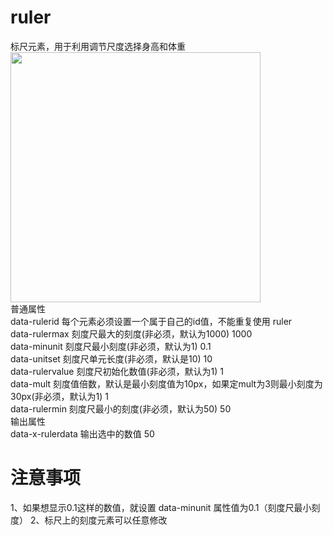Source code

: # ruler
标尺元素，用于利用调节尺度选择身高和体重<br>
<img src="http://www.wware.org/img/rulers.png" width="400px"><br>
普通属性<br>
data-rulerid	每个元素必须设置一个属于自己的id值，不能重复使用	ruler<br>
data-rulermax	刻度尺最大的刻度(非必须，默认为1000)	1000<br>
data-minunit	刻度尺最小刻度(非必须，默认为1)	0.1<br>
data-unitset	刻度尺单元长度(非必须，默认是10)	10<br>
data-rulervalue	刻度尺初始化数值(非必须，默认为1)	1<br>
data-mult	刻度值倍数，默认是最小刻度值为10px，如果定mult为3则最小刻度为30px(非必须，默认为1)	1<br>
data-rulermin	刻度尺最小的刻度(非必须，默认为50)	50<br>
输出属性<br>
data-x-rulerdata	输出选中的数值	50<br>

# 注意事项
1、如果想显示0.1这样的数值，就设置 data-minunit 属性值为0.1（刻度尺最小刻度）
2、标尺上的刻度元素可以任意修改
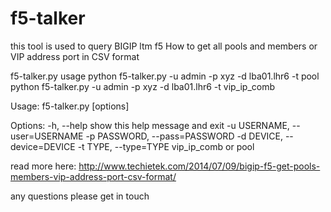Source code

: f5-talker
=========
this tool is used to query BIGIP ltm f5 How to get all pools and members or VIP address port in CSV format

f5-talker.py usage
python f5-talker.py -u admin -p xyz -d lba01.lhr6 -t pool
python f5-talker.py -u admin -p xyz -d lba01.lhr6 -t vip_ip_comb
 
Usage: f5-talker.py [options]
 
Options:
  -h, --help            show this help message and exit
  -u USERNAME, --user=USERNAME
  -p PASSWORD, --pass=PASSWORD
  -d DEVICE, --device=DEVICE
  -t TYPE, --type=TYPE  vip_ip_comb or pool 

read more here:
http://www.techietek.com/2014/07/09/bigip-f5-get-pools-members-vip-address-port-csv-format/

any questions please get in touch
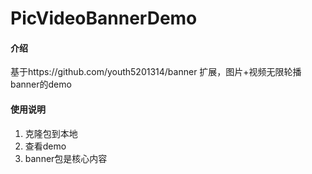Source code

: # PicVideoBannerDemo

#### 介绍
基于https://github.com/youth5201314/banner 扩展，图片+视频无限轮播banner的demo


#### 使用说明

1.  克隆包到本地
2.  查看demo
3.  banner包是核心内容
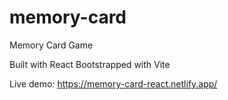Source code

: ﻿# memory-card
Memory Card Game 

Built with React
Bootstrapped with Vite

Live demo: https://memory-card-react.netlify.app/
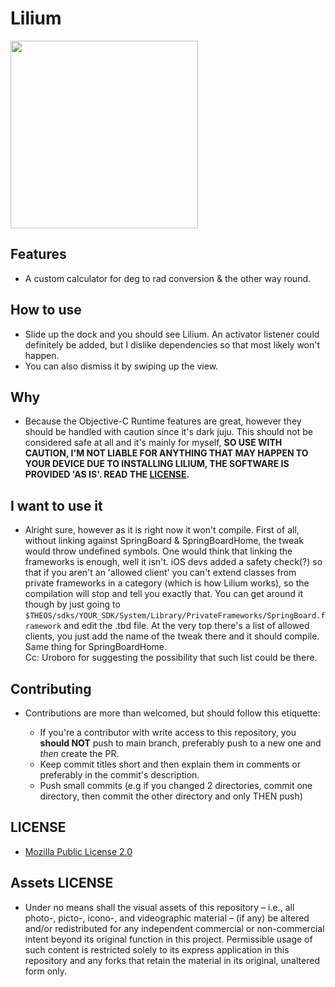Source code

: # Lilium

<img src="https://raw.githubusercontent.com/Luki120/luki120.github.io/master/assets/Misc/Lilium.png" width="300">

## Features

* A custom calculator for deg to rad conversion & the other way round.

## How to use

* Slide up the dock and you should see Lilium. An activator listener could definitely be added, but I dislike dependencies so that most likely won't happen.
* You can also dismiss it by swiping up the view.

## Why

* Because the Objective-C Runtime features are great, however they should be handled with caution since it's dark juju. This should not be considered safe at all and it's mainly for myself, **SO USE WITH CAUTION, I'M NOT LIABLE FOR ANYTHING THAT MAY HAPPEN TO YOUR DEVICE DUE TO INSTALLING LILIUM, THE SOFTWARE IS PROVIDED 'AS IS'. READ THE [LICENSE](#license).**

## I want to use it

* Alright sure, however as it is right now it won't compile. First of all, without linking against SpringBoard & SpringBoardHome, the tweak would throw undefined symbols. One would think that linking the frameworks is enough, well it isn't. iOS devs added a safety check(?) so that if you aren't an 'allowed client' you can't extend classes from private frameworks in a category (which is how Lilium works), so the compilation will stop and tell you exactly that. You can get around it though by just going to `$THEOS/sdks/YOUR_SDK/System/Library/PrivateFrameworks/SpringBoard.framework` and edit the .tbd file. At the very top there's a list of allowed clients, you just add the name of the tweak there and it should compile. Same thing for SpringBoardHome.<br>
Cc: Uroboro for suggesting the possibility that such list could be there.

## Contributing

* Contributions are more than welcomed, but should follow this etiquette:

	* If you're a contributor with write access to this repository, you **should NOT** push to main branch, preferably push to a new one and *then* create the PR.
	* Keep commit titles short and then explain them in comments or preferably in the commit's description.
	* Push small commits (e.g if you changed 2 directories, commit one directory, then commit the other directory and only THEN push)

## LICENSE

* [Mozilla Public License 2.0](https://www.mozilla.org/en-US/MPL/2.0/)

## Assets LICENSE

* Under no means shall the visual assets of this repository – i.e., all photo-, picto-, icono-, and videographic material – (if any) be altered and/or redistributed for any independent commercial or non-commercial intent beyond its original function in this project. Permissible usage of such content is restricted solely to its express application in this repository and any forks that retain the material in its original, unaltered form only.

=-=-=

PROBLEM TO SOLVE: Which lines in the rows above contain the word "then"? Show each of those lines in full.

FINISHED TASK:
	* If you're a contributor with write access to this repository, you **should NOT** push to main branch, preferably push to a new one and *then* create the PR.
	* Keep commit titles short and then explain them in comments or preferably in the commit's description.
	* Push small commits (e.g if you changed 2 directories, commit one directory, then commit the other directory and only THEN push)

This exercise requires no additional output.